In summary, based on the differences in 1) the applied methodology, 2) the resulting data/information, and 3) the definition of the term, metagenomics is clearly distinguished from amplicon sequencing.  Therefore, disguising an amplicon, e.g. 16S, study as a metagenomics analysis is not only bad practice, it also misleads the reader to believe that genomic data with all its possible inferences will be presented, when in fact the analysis is based on a single gene alone.

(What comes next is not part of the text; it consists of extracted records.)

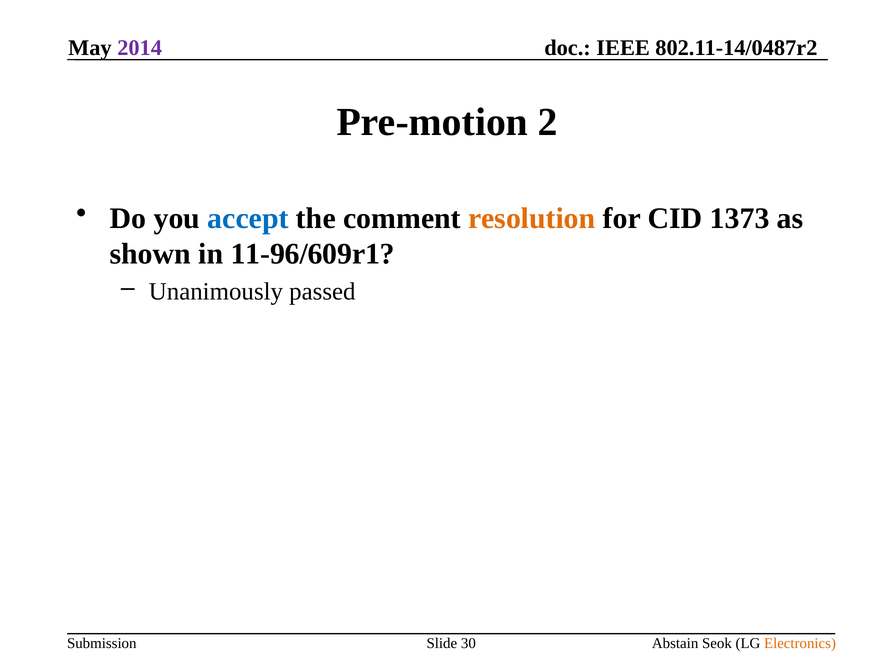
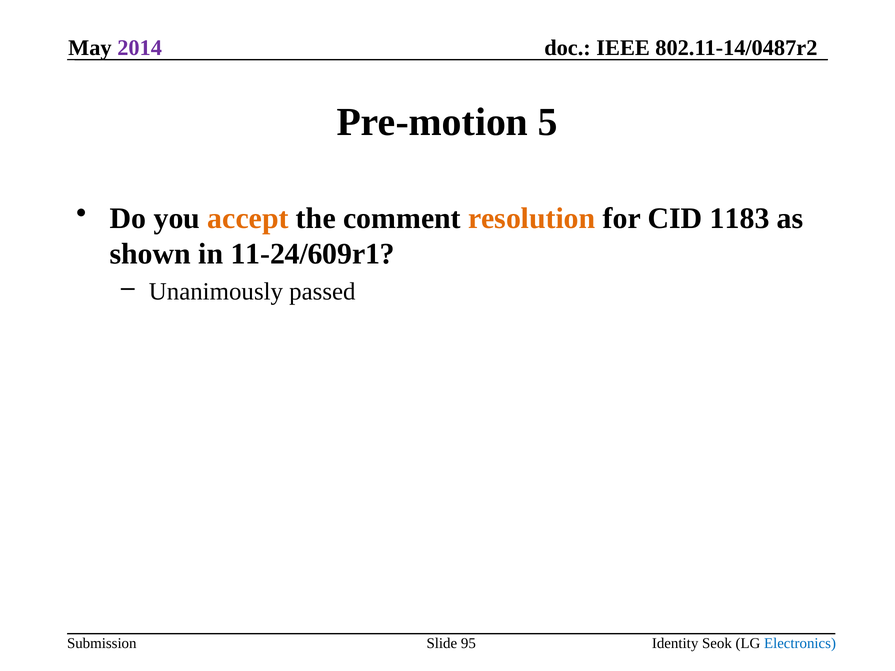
2: 2 -> 5
accept colour: blue -> orange
1373: 1373 -> 1183
11-96/609r1: 11-96/609r1 -> 11-24/609r1
30: 30 -> 95
Abstain: Abstain -> Identity
Electronics colour: orange -> blue
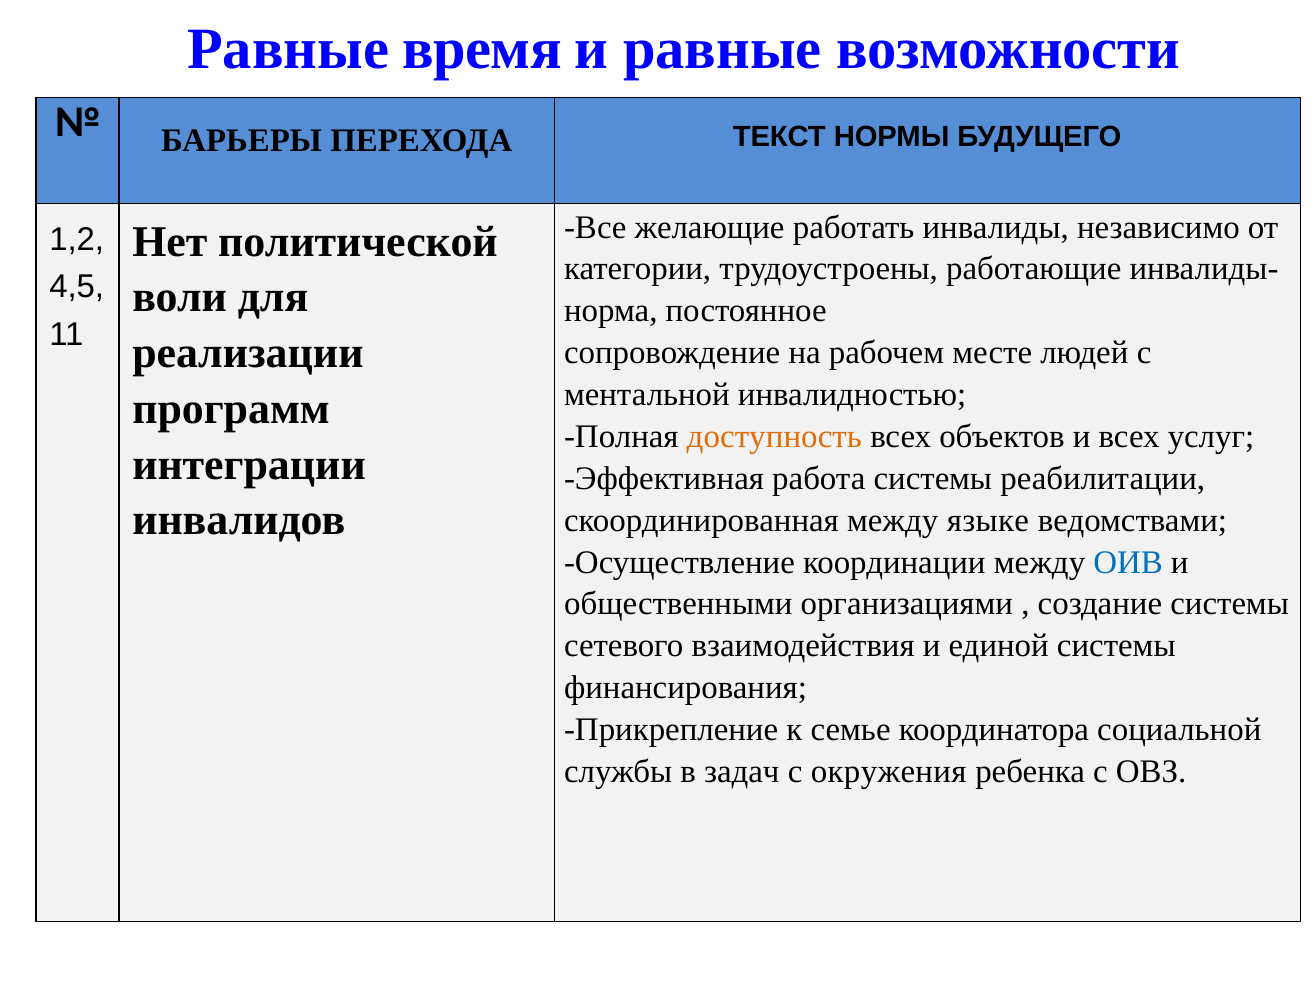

I hope this post clarifies what sets metagenomics apart from amplicon sequencing and that it will help reduce the practice of using misleading characterisations for 16S rRNA gene based and other amplicon studies.  

 

Additional FAQs:

Q: What if I target multiple genes with amplicon sequencing? If I develop primers to amplify tens or even hundreds of genes, is it metagenomics then?
A: No. Amplifying hundreds of genes with targeted primers is still amplicon sequencing because you are targeting specific genes instead of the entire genome. It does not equal metagenomics, a technique based on shotgun sequencing.